DOCUMENT SEGMENT:
+---+

German speakers will recognise the allusion to the Gretchenfrage: one of the characters in Johann Wolfgang Goethe‘s ‘Faust’, an innocent young woman seduced by the chief protagonist secretly in league with the devil asking: Wie hast du’s mit der Religion? – “how do you feel about religion?”. (https://en.wiktionary.org/wiki/Gretchenfrage) When reading a campaign folder of one of the 31 parties vying for votes in the Dutch general elections – uncertain though they may be under COVIT-19 – calling itself Volt.
Its programme in Dutch (https://voltnederland.org/politieke-standpunten-partij#standpunt_6) says many right things. There is a whiff of En Marche – or is it some of the spirit of the Obama campaign? (Obama 2020) Be that as it may, what I am reminded of are students a quarter of a century or so ago when my interest in European spatial planning was budding and I was for integration, full stop. They were in some European youth movement and I arranged for the to join  me at some conference on European spatial planning. Should Volt be my electoral choice?

+---+

SUPPLIED INFORMATION:
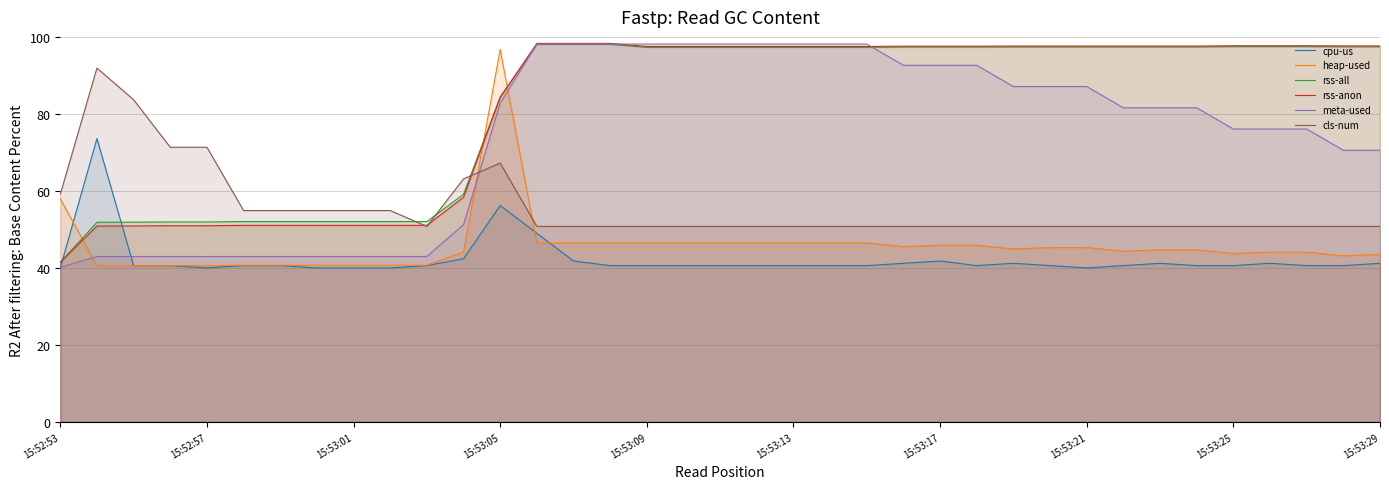

How many intersections are there between heap-used and rss-anon?

3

+---+

TASKS TO CARRY OUT:
**1.** List every political party or election campaign that the passage on the Volt party mentions by name.
**2.** According to the passage on the Volt party, how many parties are competing for votes in the Dutch general elections?

RESPONSES PER TASK:
**1.**
- Volt
- En Marche
- The Obama campaign

**2.** 31 parties